NPD-Landesverband Hessen

10.10.2010

Lesezeit: etwa 2 Minuten

Gabriel (SPD) und Merkel (CDU) für EU-Beitritt der Türkei

Angela Merkel sichert der Türkei Unterstützung bei den Beitrittsverhandlungen zu

SPD-Chef Sigmar Gabriel hat „einen fairen Umgang mit der Türkei“ gefordert. „Wenn man dem Land eine Perspektive für den EU- Beitritt aufzeige, dürfe man nach nötigen Veränderungen in der Türkei nicht sagen, man wolle sie nicht haben, weil sie uns zu fremd seien.“ Das sagte Gabriel am Rande des SPD-Landesparteitags in Sachsen-Anhalt. „Man müsse mit der Türkei fair umgehen und dürfe nicht immer neue Auflagen erfinden, damit man sie von sich fernhalten könne.“ Diese nette Umschreibung bedeutet nichts anderes, als das der SPD-Chef einen EU-Beitritt der Türkei befürwortet.
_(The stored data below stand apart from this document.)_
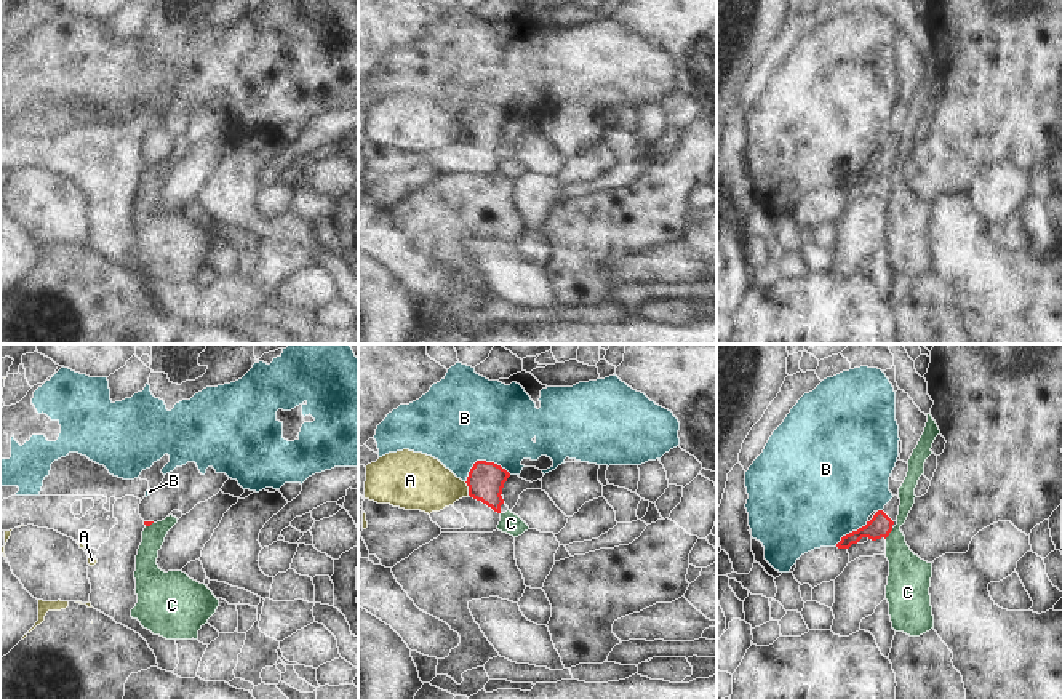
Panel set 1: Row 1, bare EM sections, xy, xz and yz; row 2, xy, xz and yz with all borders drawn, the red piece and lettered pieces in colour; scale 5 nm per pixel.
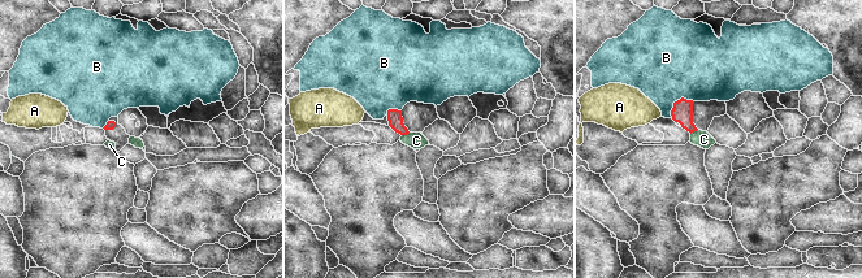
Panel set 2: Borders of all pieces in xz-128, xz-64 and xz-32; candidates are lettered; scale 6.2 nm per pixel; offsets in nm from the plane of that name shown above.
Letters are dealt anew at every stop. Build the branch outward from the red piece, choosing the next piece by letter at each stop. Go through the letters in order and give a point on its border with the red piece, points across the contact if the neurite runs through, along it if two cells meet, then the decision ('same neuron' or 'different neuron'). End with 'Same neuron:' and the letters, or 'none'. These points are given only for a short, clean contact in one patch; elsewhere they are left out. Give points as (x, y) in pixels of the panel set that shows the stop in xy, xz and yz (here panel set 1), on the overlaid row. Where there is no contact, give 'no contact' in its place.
A: xz (469, 488) | along xz (464, 482), (469, 495) | different neuron
B: xz (483, 461) | different neuron
C: yz (890, 531) | along yz (893, 528), (885, 538) | different neuron
Same neuron: none

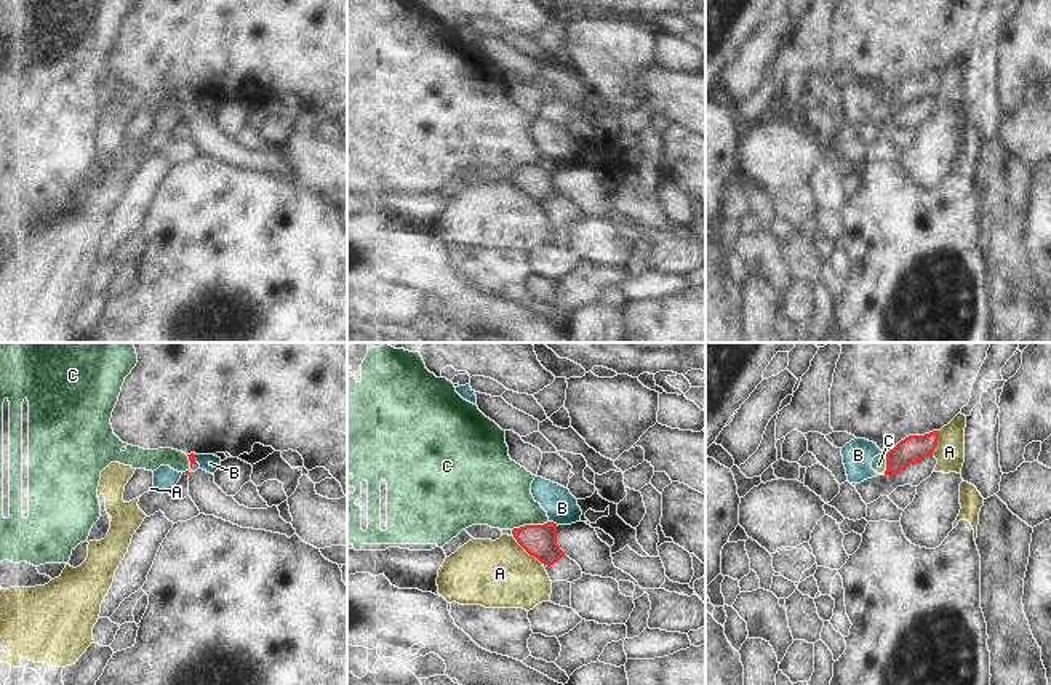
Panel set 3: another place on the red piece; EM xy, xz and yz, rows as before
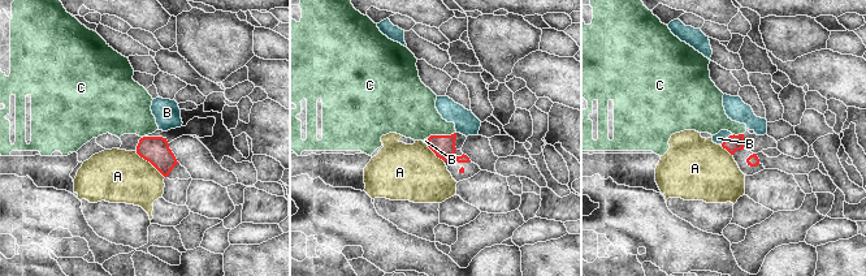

Nach der nächsten Bundestagswahl dürfte somit durch die neue Rot-Grüne Regierung (inklusive türkischen Bundeskanzler) ein EU-Beitritt der Türkei als beschlossene Sache gelten. Aber vielleicht könnte der EU-Beitritt der Türkei auch schon schneller von statten gehen.

Denn auch die amtierende Bundeskanzlerin Angela Merkel (CDU) hat der Türkei Unterstützung bei den Beitrittsverhandlungen zur EU signalisiert. „Wo wir hilfreich sein können, werden wir das sein“, sagte die Kanzlerin nach einem Treffen mit dem türkischen Ministerpräsidenten Recep Tayyip Erdogan in Berlin. Dieser hatte Merkel um Unterstützung gebeten: „Es darf keine Verlangsamung in diesem Prozess geben. Versprechen müssten eingehalten werden.“ Merkel sagte, sie werde „über die nächsten Kapitel sprechen, die geöffnet werden“.



Frankreich und die EU-Kommission hatten Einwände über die nächsten Themengebiete der Verhandlungen angemeldet. Aber Angela Merkel will im Januar nach Zypern reisen und dort Lösungen für einen türkischen EU-Beitritt sondieren. Das Problem der Mittelmeerinsel, die zwischen griechisch- und türkischstämmigen Bewohnern geteilt ist, verhindert im Moment noch die Beitrittsverhandlungen mit der Türkei. Aber die Bundeskanzlerin will jetzt auch dieses Problem lösen, damit die Türkei endlich in die EU aufgenommen werden kann. Bisher wurde immer von einer „privilegierten Partnerschaft” geredet. Aber damit gibt sich der türkische Ministerpräsident Erdogan nicht zufrieden.

Dafür zollte der türkische Premier aber dem neuen Bundespräsidenten Christian Wulff für seine Behauptung „Der ISLAM gehört zu Deutschland“ schon mal ein großes Lob. Damit habe der deutsche Bundespräsident schon die „Realität anerkannt“. Durch die neuen Bekenntnisse aus den höchsten Parteikreisen von SPD und CDU dürfte nun Erdogans Forderung nach einem EU-Beitritt der Türkei auch durchgesetzt werden. 10 Millionen Türken sitzen in der Türkei sozusagen schon „auf gepackten Koffern“, um nach einem EU-Beitritt nach Deutschland zu kommen, um das Land noch mehr „zu bereichern“.

Laut einer aktuellen repräsentativen Umfrage des Meinungsforschungsinstituts Emnid sind hingegen 69 Prozent der Deutschen gegen einen EU-Beitritt der Türkei. Aber was interessiert die Politiker schon die Meinung des Volkes?